Descriptive statistics are used to summarize numerical data and is displayed in the form of histogram, line graph, scatter plot and box and whiskers plot. Numerical data usually involves the presentation of distribution, central tendency and dispersion which are three major sample characteristics of each variable (Mishra et al., 2018).

** **

**Table. 1.1** Descriptive statistics for continuous variables in healthy lifestyle data.

Table 1.1 presents the general impression of the descriptive statistics for continuous variables in the given study. This table shows that this study contained the participants from **18** years old (lowest) to **44** years old (highest) with the range of **26** which is the difference between highest and the lowest and has a mean age of **25**. **1.40** m and **1.90** m were the minimum and maximum heights among the participants having mean and range of **1.67** and **.50** respectively.

Participants had minimum health literacy score of **28.57** while maximum was **92.86** with mean of **58.73 **among the participants of control and intervention group and has normal distribution curve also known as Gaussian distribution (figure.1.1 & figure 1.2) which means data is more frequent near the mean than data far from mean.

**Figure 1.1**

** **

** **

**Figure. 1.2**

Before intervention, participants had minimum weight of **41.5 kg** (weight1) and after intervention it was **42 kg** (wieght2). **133.3 kg** (weight 1) was the maximum weight before intervention and after intervention it was 129 kg (weight2). Weight 1 had a mean of **67.7 kg** while weight2 had mean of **67kg** (table 1.1).
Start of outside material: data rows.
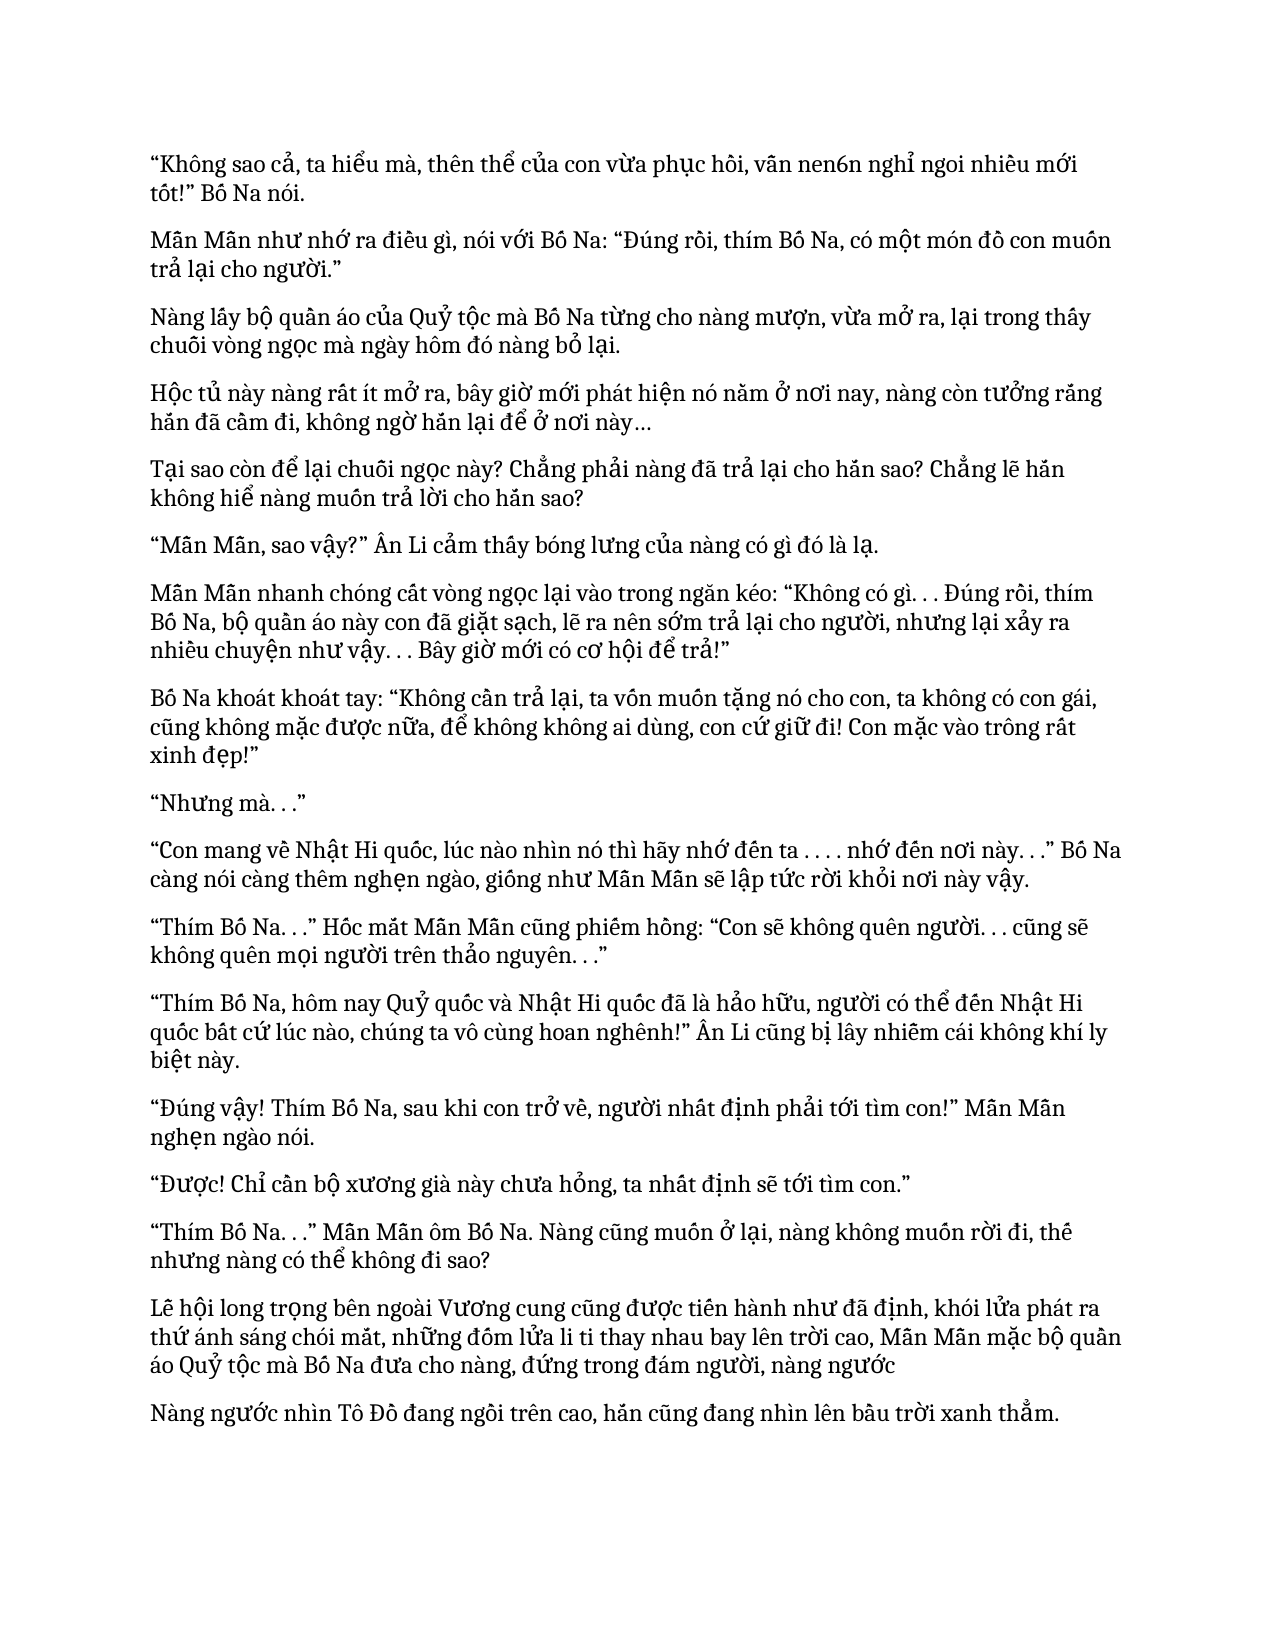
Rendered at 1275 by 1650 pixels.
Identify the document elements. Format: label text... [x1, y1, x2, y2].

text “Thím Bố Na, hôm nay Quỷ quốc và Nhật Hi quốc đã là hảo hữu, người có thể đến Nhật Hi quốc bất cứ lúc nào, chúng ta vô cùng hoan nghênh!” Ân Li cũng bị lây nhiễm cái không khí ly biệt này. [150, 989, 1125, 1075]
text Bố Na khoát khoát tay: “Không cần trả lại, ta vốn muốn tặng nó cho con, ta không có con gái, cũng không mặc được nữa, để không không ai dùng, con cứ giữ đi! Con mặc vào trông rất xinh đẹp!” [150, 684, 1125, 770]
text “Thím Bố Na. . .” Hốc mắt Mẫn Mẫn cũng phiếm hồng: “Con sẽ không quên người. . . cũng sẽ không quên mọi người trên thảo nguyên. . .” [150, 912, 1125, 970]
text “Không sao cả, ta hiểu mà, thên thể của con vừa phục hồi, vẫn nen6n nghỉ ngoi nhiều mới tốt!” Bố Na nói. [150, 150, 1125, 207]
text “Nhưng mà. . .” [150, 789, 1125, 817]
text “Được! Chỉ cần bộ xương già này chưa hỏng, ta nhất định sẽ tới tìm con.” [150, 1170, 1125, 1199]
text Lễ hội long trọng bên ngoài Vương cung cũng được tiến hành như đã định, khói lửa phát ra thứ ánh sáng chói mắt, những đốm lửa li ti thay nhau bay lên trời cao, Mẫn Mẫn mặc bộ quần áo Quỷ tộc mà Bố Na đưa cho nàng, đứng trong đám người, nàng ngước [150, 1294, 1125, 1380]
text Mẫn Mẫn nhanh chóng cất vòng ngọc lại vào trong ngăn kéo: “Không có gì. . . Đúng rồi, thím Bố Na, bộ quần áo này con đã giặt sạch, lẽ ra nên sớm trả lại cho người, nhưng lại xảy ra nhiều chuyện như vậy. . . Bây giờ mới có cơ hội để trả!” [150, 579, 1125, 665]
text Hộc tủ này nàng rất ít mở ra, bây giờ mới phát hiện nó nằm ở nơi nay, nàng còn tưởng rắng hắn đã cầm đi, không ngờ hắn lại để ở nơi này… [150, 379, 1125, 436]
text Tại sao còn để lại chuỗi ngọc này? Chẳng phải nàng đã trả lại cho hắn sao? Chẳng lẽ hắn không hiể nàng muốn trả lời cho hắn sao? [150, 455, 1125, 512]
text Nàng ngước nhìn Tô Đồ đang ngồi trên cao, hắn cũng đang nhìn lên bầu trời xanh thẳm. [150, 1399, 1125, 1427]
text “Đúng vậy! Thím Bố Na, sau khi con trở về, người nhất định phải tới tìm con!” Mẫn Mẫn nghẹn ngào nói. [150, 1094, 1125, 1151]
text “Mẫn Mẫn, sao vậy?” Ân Li cảm thấy bóng lưng của nàng có gì đó là lạ. [150, 531, 1125, 560]
text Nàng lấy bộ quần áo của Quỷ tộc mà Bố Na từng cho nàng mượn, vừa mở ra, lại trong thấy chuỗi vòng ngọc mà ngày hôm đó nàng bỏ lại. [150, 302, 1125, 360]
text Mẫn Mẫn như nhớ ra điều gì, nói với Bố Na: “Đúng rồi, thím Bố Na, có một món đồ con muốn trả lại cho người.” [150, 226, 1125, 284]
text “Con mang về Nhật Hi quốc, lúc nào nhìn nó thì hãy nhớ đến ta . . . . nhớ đến nơi này. . .” Bố Na càng nói càng thêm nghẹn ngào, giống như Mẫn Mẫn sẽ lập tức rời khỏi nơi này vậy. [150, 836, 1125, 894]
text “Thím Bố Na. . .” Mẫn Mẫn ôm Bố Na. Nàng cũng muốn ở lại, nàng không muốn rời đi, thế nhưng nàng có thể không đi sao? [150, 1217, 1125, 1275]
Three new continuous variables were added in the given data set to evaluate intervention effect on BMI in intervention group and control group before and after intervention. BMI1, BMI2, BMI_Diff which represent BMI before intervention, BMI after intervention and BMI change before and after intervention respectively. Table 1.2 shows that **15.62** and **38.95** were the lowest and highest BMI before intervention respectively with mean of **23.87**. On the other hand, **15.81** and **37.69** were the lowest and highest values for BMI after intervention respectively with mean of **23.62**. BMI change among the participants in both groups shows normal distribution curve. (figure. 1.5 &1.6).